START SOURCE PASSAGE

# Small tube amps with reverb and tremolo



## silvertonebetty (Jan 4, 2015)

So I have someone possibly coming down in two weeks to buy my Mesa so I guess I need to look at options. See the problem with the Mesa is it’s just too big for my needs and I wouldn’t mind a single 12 or 2x12 amp up to 40 watts max with reverb and tremolo.

some amps I’m looking at are as followed

fender 65 deluxe reverb re issue

fender 68 custom vibrolux reverb( I know it’s 2x10 but I did like the one I played)

Vox ac30 cc2 wt green/blue backs

vox ac15 cc2 wt green/ blue backs

supro 1648rt 1x12

anyone have any recommendations

I know I don’t want to spend no more than 2 grand on a amp .


----------



## BlueRocker (Jan 5, 2020)

If you can find one of these, you'll have 70% of your budget left over


----------



## DaddyDog (Apr 21, 2017)

BlueRocker said:


> If you can find one of these, you'll have 70% of your budget left over
> 
> View attachment 378540


on Reverb:Traynor YGM-3 Guitar Mate Reverb 20-Watt 1x12" Tube Combo Reissue | Janzen Brothers Music Company | Reverb


----------



## tonewoody (Mar 29, 2017)

$2000? Vintage Fender...


----------



## silvertonebetty (Jan 4, 2015)

tonewoody said:


> $2000? Vintage Fender...


I’m half what tempted on telling buddy if he want the Mesa then pick up the 73 twin and I’ll do a square trade although I know it’s loud but I’ve wanted my buddy’s for years


----------



## tonewoody (Mar 29, 2017)

silvertonebetty said:


> I’m half what tempted on telling buddy if he want the Mesa then pick up the 73 twin and I’ll do a square trade although I know it’s loud but I’ve wanted my buddy’s for years


Jesus, how big is your MESA?


----------



## silvertonebetty (Jan 4, 2015)

tonewoody said:


> Jesus, how big is your MESA?


Single 15 probably 80lbs or more . It’s a struggle to move . If it had tremolo it probably wouldn’t be going anywhere


----------



## Lunnen (Apr 28, 2010)

I have a Swart STR Tremolo and love it. I have the night light which aids in late night jamming. One of my favourite amps.


----------



## tonewoody (Mar 29, 2017)

Ok, it sounds like you need a 73 Twin and a "small tube amp with trem and reverb"....

END SOURCE PASSAGE
START RECORDS SUPPLIED

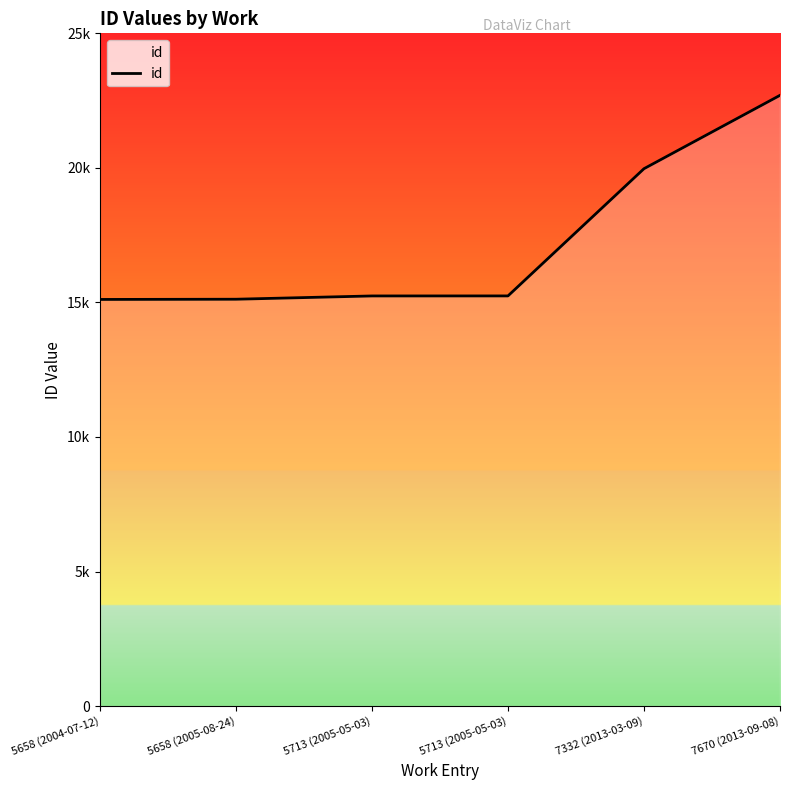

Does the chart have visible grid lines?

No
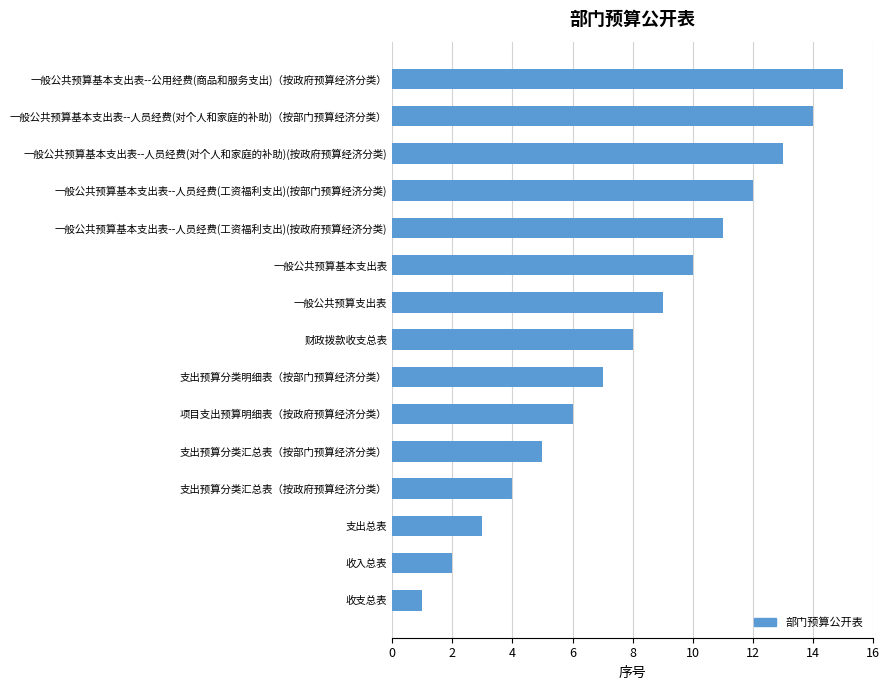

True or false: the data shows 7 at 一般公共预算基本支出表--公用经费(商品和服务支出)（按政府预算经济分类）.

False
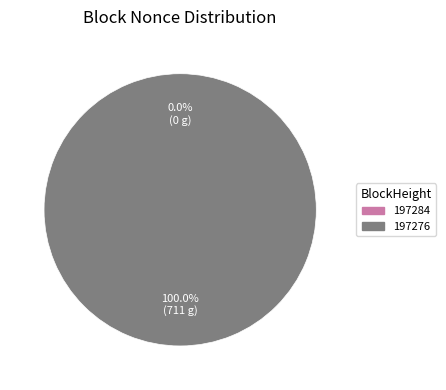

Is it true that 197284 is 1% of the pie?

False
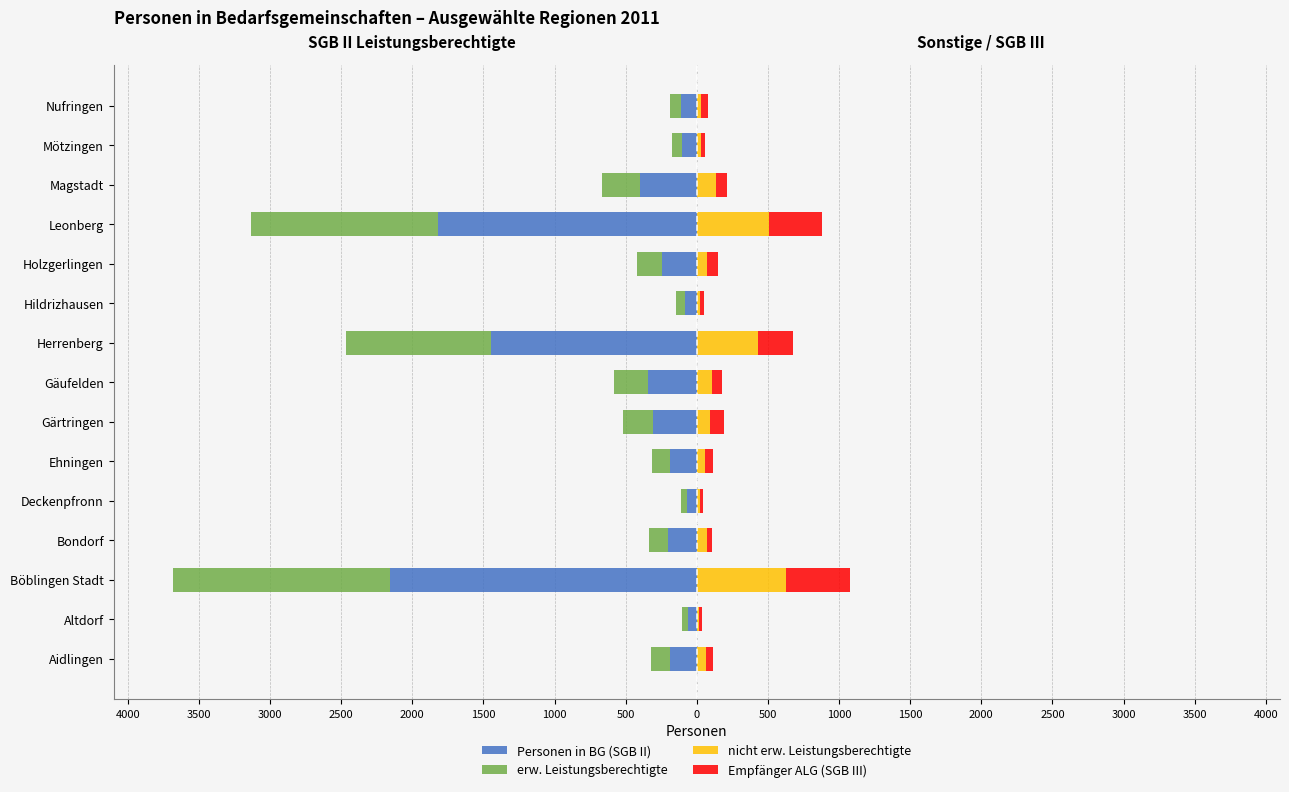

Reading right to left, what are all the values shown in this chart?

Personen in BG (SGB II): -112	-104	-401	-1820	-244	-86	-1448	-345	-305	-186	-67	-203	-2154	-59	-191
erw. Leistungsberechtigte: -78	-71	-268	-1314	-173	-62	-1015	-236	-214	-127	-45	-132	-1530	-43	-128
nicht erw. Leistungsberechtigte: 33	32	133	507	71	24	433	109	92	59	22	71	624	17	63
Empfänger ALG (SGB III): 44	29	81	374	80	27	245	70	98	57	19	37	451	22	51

END RECORDS SUPPLIED

TASKS FOR THIS EXERCISE.
[1] According to the thread on small tube amps, what is the highest wattage the original poster would accept in a replacement amp?
[2] Echo the records from their start through the line containing "Reading right to", inclusive, omitting the pictures.

RESPONSES BY TASK.
[1] 40 watts.

[2]
Does the chart have visible grid lines?

No

True or false: the data shows 7 at 一般公共预算基本支出表--公用经费(商品和服务支出)（按政府预算经济分类）.

False

Is it true that 197284 is 1% of the pie?

False

Reading right to left, what are all the values shown in this chart?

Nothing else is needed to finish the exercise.